*TASK BRIEF*: Return all lines from the entries below in which the word "complex" is present.

....

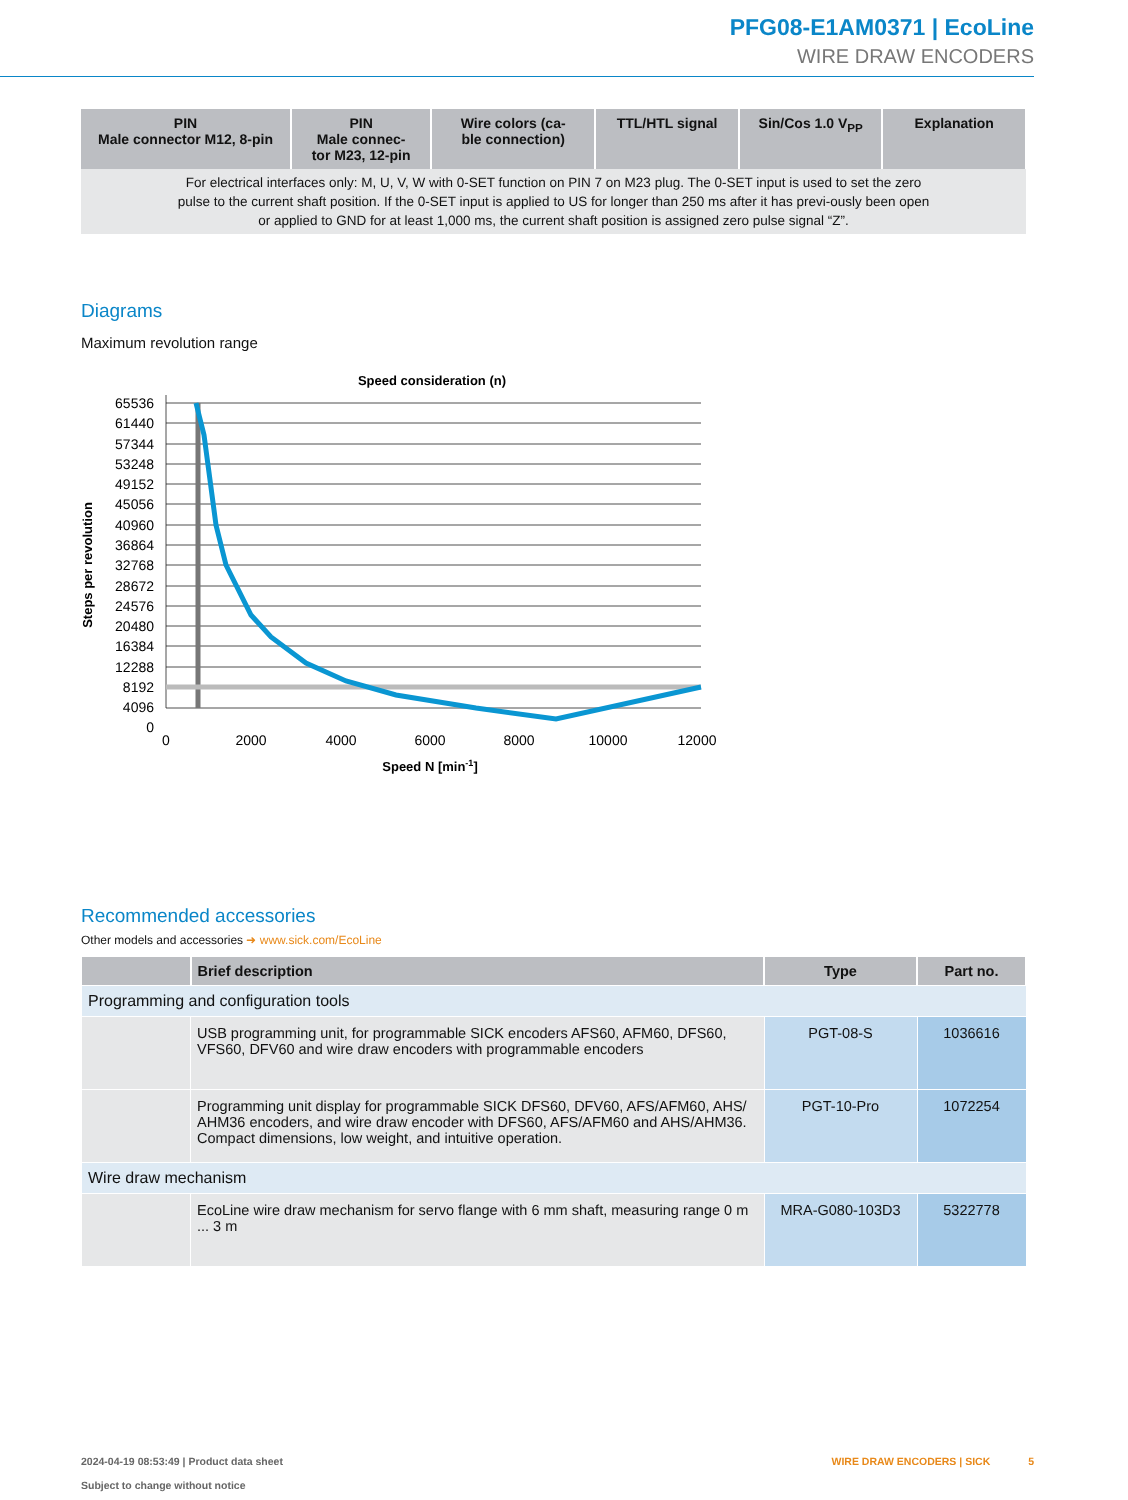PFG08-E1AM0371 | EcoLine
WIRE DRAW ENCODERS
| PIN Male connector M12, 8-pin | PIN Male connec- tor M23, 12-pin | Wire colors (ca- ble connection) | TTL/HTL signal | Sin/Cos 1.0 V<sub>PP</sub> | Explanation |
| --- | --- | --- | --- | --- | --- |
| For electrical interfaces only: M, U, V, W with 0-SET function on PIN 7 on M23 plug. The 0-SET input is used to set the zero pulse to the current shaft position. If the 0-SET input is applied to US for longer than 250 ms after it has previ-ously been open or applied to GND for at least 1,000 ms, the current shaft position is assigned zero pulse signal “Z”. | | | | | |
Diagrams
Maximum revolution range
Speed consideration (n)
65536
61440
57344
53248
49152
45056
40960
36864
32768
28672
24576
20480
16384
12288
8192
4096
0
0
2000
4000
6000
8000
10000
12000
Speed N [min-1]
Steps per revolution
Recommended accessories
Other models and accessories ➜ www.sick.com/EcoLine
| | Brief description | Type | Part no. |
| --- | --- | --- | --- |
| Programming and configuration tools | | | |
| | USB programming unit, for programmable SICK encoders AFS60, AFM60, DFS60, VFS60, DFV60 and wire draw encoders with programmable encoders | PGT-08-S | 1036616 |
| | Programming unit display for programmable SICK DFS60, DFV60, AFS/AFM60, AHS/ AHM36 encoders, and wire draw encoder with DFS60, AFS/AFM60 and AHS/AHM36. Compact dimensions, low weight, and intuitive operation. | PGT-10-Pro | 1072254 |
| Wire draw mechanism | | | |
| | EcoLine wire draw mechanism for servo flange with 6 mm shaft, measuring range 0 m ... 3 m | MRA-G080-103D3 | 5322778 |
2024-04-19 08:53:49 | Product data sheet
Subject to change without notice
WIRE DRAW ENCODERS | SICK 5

....

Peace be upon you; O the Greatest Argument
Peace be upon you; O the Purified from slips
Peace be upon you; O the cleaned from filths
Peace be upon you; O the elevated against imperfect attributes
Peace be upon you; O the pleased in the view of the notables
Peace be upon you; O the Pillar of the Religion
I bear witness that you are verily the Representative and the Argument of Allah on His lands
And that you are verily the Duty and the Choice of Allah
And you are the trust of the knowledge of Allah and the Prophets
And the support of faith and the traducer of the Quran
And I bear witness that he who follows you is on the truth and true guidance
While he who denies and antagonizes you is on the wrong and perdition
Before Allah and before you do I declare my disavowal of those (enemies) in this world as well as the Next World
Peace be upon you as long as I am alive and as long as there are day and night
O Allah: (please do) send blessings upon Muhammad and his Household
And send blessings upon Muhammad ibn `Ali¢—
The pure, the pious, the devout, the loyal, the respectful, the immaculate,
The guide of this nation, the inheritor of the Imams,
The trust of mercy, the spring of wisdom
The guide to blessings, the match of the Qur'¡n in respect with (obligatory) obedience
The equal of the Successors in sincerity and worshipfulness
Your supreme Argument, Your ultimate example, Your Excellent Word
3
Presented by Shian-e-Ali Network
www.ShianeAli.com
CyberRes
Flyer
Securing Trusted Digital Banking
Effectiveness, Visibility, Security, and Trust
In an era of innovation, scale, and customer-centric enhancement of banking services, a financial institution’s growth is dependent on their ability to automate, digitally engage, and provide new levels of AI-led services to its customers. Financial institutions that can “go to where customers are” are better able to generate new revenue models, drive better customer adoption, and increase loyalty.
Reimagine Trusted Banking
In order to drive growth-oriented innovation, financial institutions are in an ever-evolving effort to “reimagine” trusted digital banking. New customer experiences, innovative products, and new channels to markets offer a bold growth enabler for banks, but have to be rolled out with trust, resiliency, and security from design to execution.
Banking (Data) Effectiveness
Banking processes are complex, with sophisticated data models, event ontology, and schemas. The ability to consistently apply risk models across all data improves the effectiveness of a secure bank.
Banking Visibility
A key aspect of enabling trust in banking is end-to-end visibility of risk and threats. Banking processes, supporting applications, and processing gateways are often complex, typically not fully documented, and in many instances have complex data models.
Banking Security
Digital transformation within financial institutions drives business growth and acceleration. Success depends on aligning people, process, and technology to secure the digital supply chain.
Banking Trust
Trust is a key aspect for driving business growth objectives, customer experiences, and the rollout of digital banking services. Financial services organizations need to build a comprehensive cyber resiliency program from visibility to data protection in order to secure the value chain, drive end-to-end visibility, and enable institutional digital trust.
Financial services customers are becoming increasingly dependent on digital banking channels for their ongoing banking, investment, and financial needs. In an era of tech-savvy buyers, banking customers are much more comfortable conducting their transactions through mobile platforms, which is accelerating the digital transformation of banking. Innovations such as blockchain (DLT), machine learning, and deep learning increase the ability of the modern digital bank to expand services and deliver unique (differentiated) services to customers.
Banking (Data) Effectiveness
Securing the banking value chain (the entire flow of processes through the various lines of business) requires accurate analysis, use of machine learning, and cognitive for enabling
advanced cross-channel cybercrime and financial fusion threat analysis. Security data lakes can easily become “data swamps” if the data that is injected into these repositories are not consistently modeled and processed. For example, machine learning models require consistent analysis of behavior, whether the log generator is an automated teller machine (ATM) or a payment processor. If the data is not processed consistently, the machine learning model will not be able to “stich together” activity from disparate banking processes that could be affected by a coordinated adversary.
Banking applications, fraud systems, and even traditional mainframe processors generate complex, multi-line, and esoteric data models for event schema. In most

....

*EXERCISE RESULT*:
Banking processes are complex, with sophisticated data models, event ontology, and schemas. The ability to consistently apply risk models across all data improves the effectiveness of a secure bank.
A key aspect of enabling trust in banking is end-to-end visibility of risk and threats. Banking processes, supporting applications, and processing gateways are often complex, typically not fully documented, and in many instances have complex data models.
Banking applications, fraud systems, and even traditional mainframe processors generate complex, multi-line, and esoteric data models for event schema. In most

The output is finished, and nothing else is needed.